── Material for this exercise ──
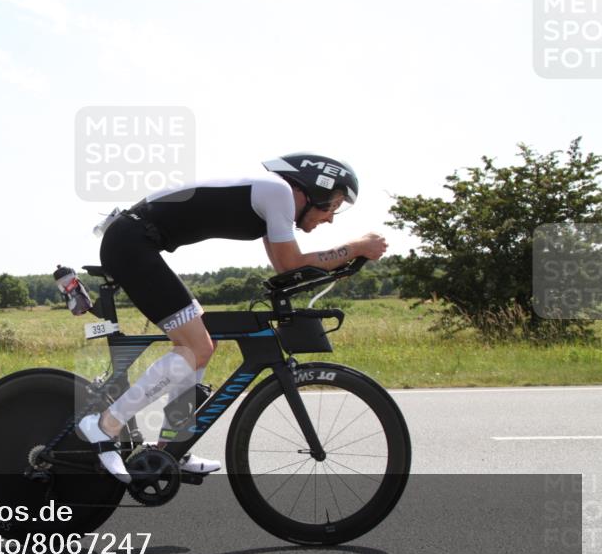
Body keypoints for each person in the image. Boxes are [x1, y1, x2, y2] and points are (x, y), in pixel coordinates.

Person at [77, 153, 389, 483]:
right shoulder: (280, 192)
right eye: (333, 205)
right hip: (131, 243)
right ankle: (103, 426)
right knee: (195, 347)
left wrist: (344, 263)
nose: (330, 219)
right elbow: (291, 262)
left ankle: (171, 447)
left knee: (200, 349)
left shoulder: (273, 198)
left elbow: (286, 270)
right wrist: (355, 247)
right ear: (316, 190)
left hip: (136, 242)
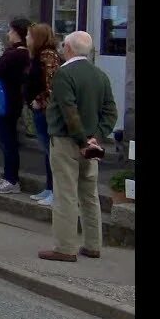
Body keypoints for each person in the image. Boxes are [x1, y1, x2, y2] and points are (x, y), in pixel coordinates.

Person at [39, 31, 116, 262]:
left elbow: (69, 111)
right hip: (91, 142)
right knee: (89, 194)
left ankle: (65, 247)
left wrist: (82, 140)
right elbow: (111, 111)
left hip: (66, 141)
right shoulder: (100, 75)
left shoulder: (64, 74)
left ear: (69, 48)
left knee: (66, 195)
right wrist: (96, 137)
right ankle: (93, 244)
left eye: (64, 45)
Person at [0, 18, 32, 195]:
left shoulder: (18, 53)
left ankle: (12, 179)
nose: (8, 34)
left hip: (8, 100)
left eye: (11, 31)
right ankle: (7, 176)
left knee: (8, 140)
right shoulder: (15, 52)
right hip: (11, 99)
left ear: (18, 33)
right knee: (5, 139)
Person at [24, 23, 62, 207]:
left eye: (29, 36)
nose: (26, 39)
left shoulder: (48, 56)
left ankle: (57, 191)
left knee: (51, 151)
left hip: (46, 110)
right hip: (38, 110)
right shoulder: (36, 56)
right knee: (47, 152)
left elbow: (52, 83)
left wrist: (39, 99)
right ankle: (49, 186)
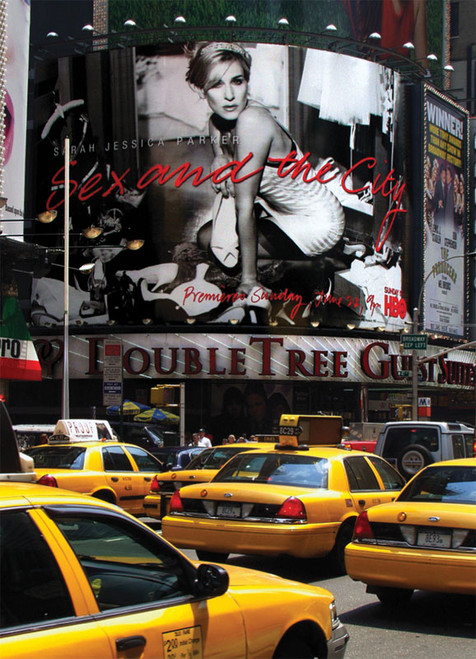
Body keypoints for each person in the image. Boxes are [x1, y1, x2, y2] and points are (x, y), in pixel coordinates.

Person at [186, 42, 345, 303]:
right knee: (207, 238)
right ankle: (297, 261)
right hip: (281, 214)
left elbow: (244, 206)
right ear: (203, 90)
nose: (229, 95)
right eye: (216, 85)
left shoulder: (252, 121)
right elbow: (214, 124)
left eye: (237, 81)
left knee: (221, 250)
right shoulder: (226, 116)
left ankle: (318, 263)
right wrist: (219, 156)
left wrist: (249, 279)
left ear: (247, 82)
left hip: (316, 223)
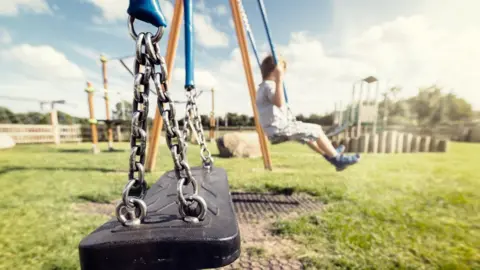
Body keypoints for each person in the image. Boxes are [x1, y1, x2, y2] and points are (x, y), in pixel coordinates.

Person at [256, 55, 360, 171]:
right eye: (283, 72)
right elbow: (279, 103)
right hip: (280, 130)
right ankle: (337, 159)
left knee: (309, 138)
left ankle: (331, 155)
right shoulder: (271, 85)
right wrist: (279, 80)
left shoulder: (261, 88)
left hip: (273, 131)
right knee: (317, 130)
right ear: (276, 71)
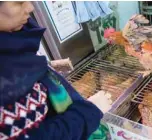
───
▶ [What the task requires] Gather every line from the entries above where the word "elbow" appears, and copy them.

▶ [Output of the task]
right elbow: (291, 262)
left elbow: (286, 270)
left elbow: (69, 111)
right elbow: (111, 111)
left elbow: (52, 83)
left elbow: (244, 206)
right elbow: (214, 124)
right elbow: (279, 103)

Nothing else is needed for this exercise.